In 1834 there were but 599 neophytes on the register. In 1836 Ignacio Coronel took charge in order to carry out the order of secularization, and when the inventory was made it showed the existence of property, excluding everything pertaining to the church, of $82,000. In 1839 this amount was reduced to $75,000. This large valuation was owing to the fact that there were several ranches and buildings and two large vineyards belonging to the Mission. These latter were Santa Isabel and Aguage, with 5500 vines, valued at $22,162.
The general statistics from the founding in 1797 to 1834 give 2588 baptisms, 2038 deaths; largest population was 1076 in 1814. The largest number of cattle was 10,558 in 1822, horses 1560 in 1822, mules 140 in 1817, sheep 14,000 in 1820.
In 1836 Padre Moreno reported that when Coronel came all the available property was distributed among the Indians, except the grain, and of that they carried off more than half. In 1838 the poor padre complained bitterly of his poverty and the disappearance of the Mission property. There is no doubt but that here as elsewhere the Mission was plundered on every hand, and the officers appointed to guard its interests were among the plunderers.
In 1844 Presidente Duran reported that San Miguel had neither lands nor cattle, and that its neophytes were demoralized and scattered for want of a minister.
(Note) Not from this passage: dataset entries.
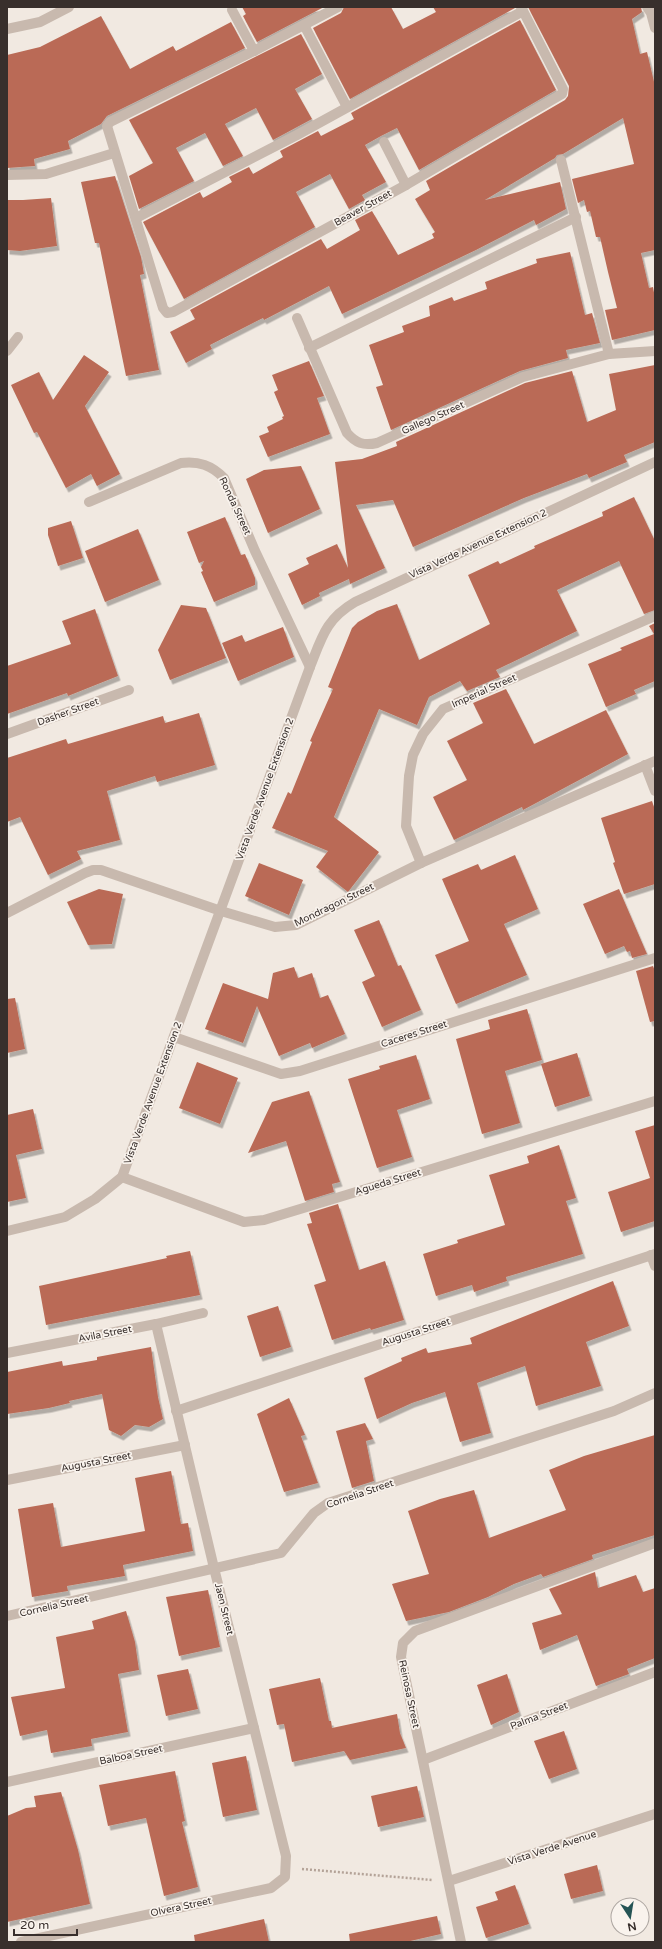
<svg xmlns="http://www.w3.org/2000/svg" width="662" height="1949" viewBox="0 0 662 1949" font-family="'Varela Round',sans-serif">
	<style>
		.building { fill: #ba6b56; filter: url(#shadow) }
		.lines { fill: none; stroke-linecap: round; stroke-linejoin: round }
		.path { stroke: #b4a398; stroke-width: 2.5; stroke-dasharray: 2 2; stroke-linecap: butt }
		.service { stroke: #c8b9ae; stroke-width: 10 }
		.minor { stroke: #c8b9ae; stroke-width: 10 }
		.labels { text-anchor: middle; dominant-baseline: central; stroke-width: 3.5; stroke-linejoin: round; paint-order: stroke }
		.street-label { font-size: 10px; fill: #382f2c; stroke: #f9f3ed }
	</style>
	<defs>
		<filter id="shadow"><feDropShadow dx="2.5" dy="4.5" stdDeviation="0" flood-color="#0004"/></filter>
	</defs>
	<rect width="100%" height="100%" fill="#f1e9e1"/>
	<g class="building">
		<path d="M242 7H324L257 42 243 16 246 14Z"/>
		<path d="M344 7H391L403 29 436 12 433 7 515 8 350 99 313 28 341 13Z"/>
		<path d="M528 7H641L642 12 632 19 640 54 647 52 655 86V250L641 253 649 288 653 287 655 298V330L612 340 605 310 617 308 608 272 600 237H596L590 211 587 212 584 200 578 203 572 179 634 164 623 118 563 154 557 155 555 158 485 200 560 182 566 209 536 225 534 220 476 250 342 314 329 286 264 320 263 318 210 345 212 349 186 363 170 332 195 319 190 310 321 239 327 249 360 230 355 220 372 211 398 255 434 238 432 234 435 232 415 199 430 190 426 181 565 100 568 96 569 86Z"/>
		<path d="M101 16 130 69 173 46 176 51 231 22 245 48 107 116 101 124 68 141 70 149 34 159 35 166 7 168V55L40 47Z"/>
		<path d="M520 20 556 90 419 170 397 128 381 136 365 145 386 182 362 195 365 200 349 209 330 174 296 192 315 227 184 299 143 222 200 192 203 198 232 182 229 177 249 167 253 174 283 157 280 151 318 131 321 136 354 119 351 113Z"/>
		<path d="M301 34 322 74 295 89 312 119 273 140 256 108 225 124 243 156 223 166 205 133 176 148 194 181 139 209 129 176 153 163 129 120Z"/>
		<path d="M115 176 141 257 144 274 140 275 159 370 126 376 99 243H95L81 182Z"/>
		<path d="M51 198 57 246 20 251 7 250V200H23Z"/>
		<path d="M570 252 585 315 592 313 600 343 566 350 568 358 520 371 391 430 376 387 383 385 369 345 404 332 402 326 430 316 429 306 452 297 454 301 487 289 485 282 537 263 536 259Z"/>
		<path d="M84 355 109 372 85 406 120 474 97 486 91 474 66 488 37 432 34 433 11 385 39 372 53 400Z"/>
		<path d="M309 361 324 396 317 398 330 434 268 457 259 436 269 432 267 427 283 419 282 417 284 416 274 392 278 390 272 375Z"/>
		<path d="M655 365V442L624 455 627 462 589 478 587 474 524 498 413 547 393 500 356 505 385 568 350 584 349 579 319 593 320 596 302 605 288 574 309 564 306 558 337 544 348 568 335 462 362 459 397 446 396 442 525 383 572 371 587 422 616 410 609 374Z"/>
		<path d="M301 466 320 509 268 533 246 479 264 470Z"/>
		<path d="M634 497 655 541V610L644 614 619 561 557 590 577 631 496 670 500 677 467 691 460 681 429 697 417 725 379 709 334 817 379 852 348 892 316 867 328 851 272 828 288 792 291 794 312 742 310 741 333 689 328 687 352 628 358 622 377 611 397 604 419 660 490 624 468 575 498 561 500 564 535 548 534 546 603 516 602 512Z"/>
		<path d="M225 517 241 555 245 554 255 578V585L214 602 201 572 203 571 201 567 204 561 199 563 187 532Z"/>
		<path d="M71 521 83 558 58 566 48 535V528Z"/>
		<path d="M138 529 159 580 105 602 85 551Z"/>
		<path d="M181 605 206 608 226 658 170 680 158 650Z"/>
		<path d="M95 609 118 676 68 696 67 693 7 714V666L71 644 62 621Z"/>
		<path d="M655 623V681L634 690 636 694 606 707 588 664 622 650 620 648 654 634 649 626Z"/>
		<path d="M283 627 294 657 238 681 222 643 242 635 245 642Z"/>
		<path d="M506 689 534 744 606 710 628 754 523 810 522 807 454 840 433 797 467 780 447 741 483 723 473 703Z"/>
		<path d="M199 713 215 765 157 782 155 776 107 791 120 840 77 851 81 859 48 875 20 817 7 822V758L66 739 68 744 163 716 165 723Z"/>
		<path d="M652 801 655 810V884L624 894 613 863 615 862 601 818Z"/>
		<path d="M515 855 538 909 504 924 527 975 456 1004 435 955 469 941 442 879 478 864 481 870Z"/>
		<path d="M259 863 303 880 289 915 245 896Z"/>
		<path d="M99 889 123 894 112 944 88 945 67 902Z"/>
		<path d="M619 889 647 954 632 958 630 951 627 952 624 946 605 954 583 904Z"/>
		<path d="M379 920 398 966 401 965 421 1010 382 1027 362 982 375 976 354 930Z"/>
		<path d="M653 966 655 971V1021L650 1022 636 971Z"/>
		<path d="M294 967 298 978 312 973 320 998 328 995 345 1034 312 1048 310 1043 279 1056 257 1006 243 1043 205 1029 223 983 268 999 273 973Z"/>
		<path d="M15 998 25 1049 7 1053V999Z"/>
		<path d="M527 1009 542 1060 505 1071 520 1123 482 1134 456 1039 490 1029 488 1020Z"/>
		<path d="M577 1053 590 1096 555 1107 541 1064Z"/>
		<path d="M416 1055 430 1099 397 1110 412 1157 377 1168 348 1079 380 1069 379 1066Z"/>
		<path d="M197 1062 238 1078 220 1124 179 1108Z"/>
		<path d="M309 1091 340 1182 332 1184 334 1192 305 1201 286 1141 248 1153 272 1102Z"/>
		<path d="M33 1109 42 1149 16 1155 26 1198 7 1202V1115Z"/>
		<path d="M655 1125V1221L621 1232 608 1192 650 1178 635 1131Z"/>
		<path d="M559 1145 576 1198 566 1201 583 1254 506 1277 507 1281 474 1292 472 1285 436 1296 423 1254 458 1243 457 1240 505 1225 489 1175 529 1163 527 1156Z"/>
		<path d="M338 1204 359 1270 385 1261 404 1320 371 1330 370 1328 332 1340 314 1285 326 1281 307 1224 312 1223 309 1213Z"/>
		<path d="M190 1251 200 1295 46 1325 39 1286 167 1258 166 1256Z"/>
		<path d="M613 1281 629 1326 586 1342 601 1386 536 1406 525 1366 477 1383 491 1433 460 1442 445 1392 412 1403 377 1419 364 1378 402 1361 401 1358 426 1348 428 1353 472 1344 470 1338Z"/>
		<path d="M278 1306 291 1347 260 1357 247 1316Z"/>
		<path d="M151 1347 158 1397 163 1419 149 1427 135 1425 121 1436 109 1430 102 1394 69 1401 70 1403 49 1408 7 1414V1372L62 1361 63 1366 97 1360V1357Z"/>
		<path d="M289 1398 305 1435 301 1436 318 1483 284 1492 257 1414Z"/>
		<path d="M365 1423 373 1439 366 1441 374 1481 352 1488 336 1431Z"/>
		<path d="M655 1435V1535L592 1555 593 1559 543 1577 541 1574 514 1584 488 1597 449 1612 406 1621 392 1584 429 1574 408 1511 440 1499 474 1490 489 1538 566 1510 549 1470 584 1456Z"/>
		<path d="M171 1471 181 1524 188 1523 193 1551 123 1565 125 1576 67 1586 68 1591 32 1597 18 1509 53 1503 61 1547 145 1531 135 1478Z"/>
		<path d="M595 1572 598 1588 636 1575 643 1592 655 1588V1658L627 1669 629 1674 596 1686 577 1635 540 1650 532 1623 562 1614 549 1589Z"/>
		<path d="M208 1590 220 1647 179 1656 166 1597Z"/>
		<path d="M126 1611 135 1642 139 1670 118 1674 128 1732 91 1739 92 1746 51 1753 47 1730 20 1736 11 1697 65 1688 56 1637 94 1629 92 1621Z"/>
		<path d="M188 1669 198 1709 166 1716 157 1675Z"/>
		<path d="M507 1674 519 1712 491 1725 477 1685Z"/>
		<path d="M320 1678 329 1721H331L332 1728 397 1714 400 1733 406 1748 350 1760 344 1751 292 1762 284 1724 277 1725 269 1689Z"/>
		<path d="M564 1731 577 1769 549 1779 534 1741Z"/>
		<path d="M246 1756 257 1810 223 1817 212 1763Z"/>
		<path d="M175 1771 185 1821 182 1822 198 1887 164 1896 146 1818 108 1826 99 1785Z"/>
		<path d="M417 1786 424 1817 378 1827 371 1796Z"/>
		<path d="M61 1792 78 1850 90 1904 7 1922V1816L26 1808 36 1807 34 1796Z"/>
		<path d="M597 1865 603 1891 571 1899 564 1874Z"/>
		<path d="M515 1885 529 1924 486 1938 476 1907 498 1900 495 1892Z"/>
		<path d="M437 1916 441 1934 406 1942H350L349 1934Z"/>
		<path d="M264 1919 269 1942H195L194 1935Z"/>
	</g>
	<g class="lines">
		<path class="path" d="M302 1869 432 1880"/>
		<g class="service">
			<path d="M232 10 254 51"/>
			<path d="M304 25 347 107"/>
			<path d="M384 142 406 185"/>
		</g>
		<g class="minor">
			<path d="M338 7 254 51 110 122 107 126 163 308 167 313 173 312 406 185 562 94 563 89 521 7"/>
			<path d="M647 7 651 13 655 28"/>
			<path d="M7 29 40 22 69 7"/>
			<path d="M561 160 609 354"/>
			<path d="M7 175 46 174 114 153"/>
			<path d="M136 218 297 135 523 11"/>
			<path d="M297 318 347 433C356 443 363 446 377 443L523 377 609 354 655 351"/>
			<path d="M309 348 576 217"/>
			<path d="M7 351 18 337"/>
			<path d="M89 502 181 463C199 461 211 465 224 478L255 551 310 667"/>
			<path d="M7 734 129 690"/>
			<path d="M645 765 655 791"/>
			<path d="M421 863 406 826 409 776 413 755 423 734 443 709 655 616"/>
			<path d="M7 913 85 873 93 870H101L221 911 275 927 296 925 421 863 655 761"/>
			<path d="M174 1037 281 1074 300 1071 655 958"/>
			<path d="M122 1177 244 1222 264 1220 655 1101"/>
			<path d="M7 1231 65 1217 95 1199 122 1177 310 667C322 637 326 619 355 602L655 462"/>
			<path d="M651 1255 655 1266"/>
			<path d="M7 1353 156 1324 203 1313"/>
			<path d="M176 1411 655 1254"/>
			<path d="M7 1480 185 1445"/>
			<path d="M7 1616 281 1553 314 1513 328 1503 614 1411 655 1393"/>
			<path d="M423 1760 655 1672"/>
			<path d="M7 1782 254 1728"/>
			<path d="M449 1881 655 1814"/>
			<path d="M21 1942 271 1888 285 1877 286 1856 214 1568 156 1324"/>
			<path d="M461 1942 401 1657 403 1643 415 1631 655 1543"/>
		</g>
	</g>
	<g class="labels">
		<g class="street-label">
			<text transform="translate(363 208) rotate(-29)">Beaver Street</text>
			<text transform="translate(433 418) rotate(-24)">Gallego Street</text>
			<text transform="translate(235 506) rotate(65)">Ronda Street</text>
			<text transform="translate(478 544) rotate(-25)">Vista Verde Avenue Extension 2</text>
			<text transform="translate(484 691) rotate(-24)">Imperial Street</text>
			<text transform="translate(68 712) rotate(-20)">Dasher Street</text>
			<text transform="translate(265 789) rotate(-70)">Vista Verde Avenue Extension 2</text>
			<text transform="translate(334 905) rotate(-26)">Mondragon Street</text>
			<text transform="translate(414 1034) rotate(-18)">Caceres Street</text>
			<text transform="translate(153 1093) rotate(-70)">Vista Verde Avenue Extension 2</text>
			<text transform="translate(388 1182) rotate(-17)">Agueda Street</text>
			<text transform="translate(416 1332) rotate(-18)">Augusta Street</text>
			<text transform="translate(105 1334) rotate(-11)">Avila Street</text>
			<text transform="translate(96 1462) rotate(-11)">Augusta Street</text>
			<text transform="translate(360 1494) rotate(-19)">Cornelia Street</text>
			<text transform="translate(54 1606) rotate(-13)">Cornelia Street</text>
			<text transform="translate(224 1609) rotate(76)">Jaen Street</text>
			<text transform="translate(409 1694) rotate(78)">Reinosa Street</text>
			<text transform="translate(539 1716) rotate(-21)">Palma Street</text>
			<text transform="translate(131 1755) rotate(-12)">Balboa Street</text>
			<text transform="translate(552 1848) rotate(-18)">Vista Verde Avenue</text>
			<text transform="translate(181 1907) rotate(-12)">Olvera Street</text>
		</g>
	</g>
	<rect width="662" height="1949" fill="none" stroke="#382f2c" stroke-width="16"/>
	<g transform="translate(630 1917) rotate(168)"><circle r="19" fill="#f9f3ed" stroke="#aca5a0"/>
	<path d="M0-3L7 15L0 10L-7 15Z" fill="#255455"/>
	<text y="-6" font-size="11" font-weight="bold" text-anchor="middle" fill="#382f2c">N</text>
	</g>
	<path d="M14 1929v6h63v-6" fill="none" stroke="#382f2c" stroke-width="2"/>
	<text x="20" y="1929" font-size="12" fill="#382f2c" stroke="#f9f3ed" stroke-width="3" paint-order="stroke">20 m</text>
</svg>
Pico’s 1845 decree warned the Indians that they must return within a month and occupy their lands, or they would be disposed of; and in 1846 Pico reported the Mission sold, though no consideration is named, to P. Rios and Wm. Reed. The purchasers took possession, but the courts later declared their title invalid. In 1848 Reed and his whole family were atrociously murdered. The murderers were pursued; one was fatally wounded, one jumped into the sea and was drowned, and the other three were caught and executed.
The register of baptisms at San Miguel begins July 25, 1797, and up to 1861 contains 2917 names. Between the years 1844 and 1851 there is a vacancy, and only one name occurs in the latter year. The title-page is signed by Fr. Fermin Franco de Lasuen, and the priests in charge are named as Fr. Buenaventura Sitjar and Fr. Antonio de la Conception.
At the end of this book is a list of 43 children of the “gentes de razon” included in the general list, but here specialized for reference.
The registry of deaths contains 2249 names up to 1841. The first entry is signed by Fr. Juan Martin and the next two by Fr. Sitjar.
The old marriage register of the Mission of San Miguel is now at San Luis Obispo. It has a title-page signed by Fr. Lasuen.
In 1888 some of the old bells of the Mission were sent to San Francisco and there were recast into one large bell, weighing 2500 pounds. Until 1902 this stood on a rude wooden tower in front of the church, but in that year an incongruous steel tower took its place. Packed away in a box still remains one of the old bells, which has sounded its last call. A large hole is in one side of it. The inscription, as near as I can make out, reads “A. D. 1800, S.S. Gabriel.”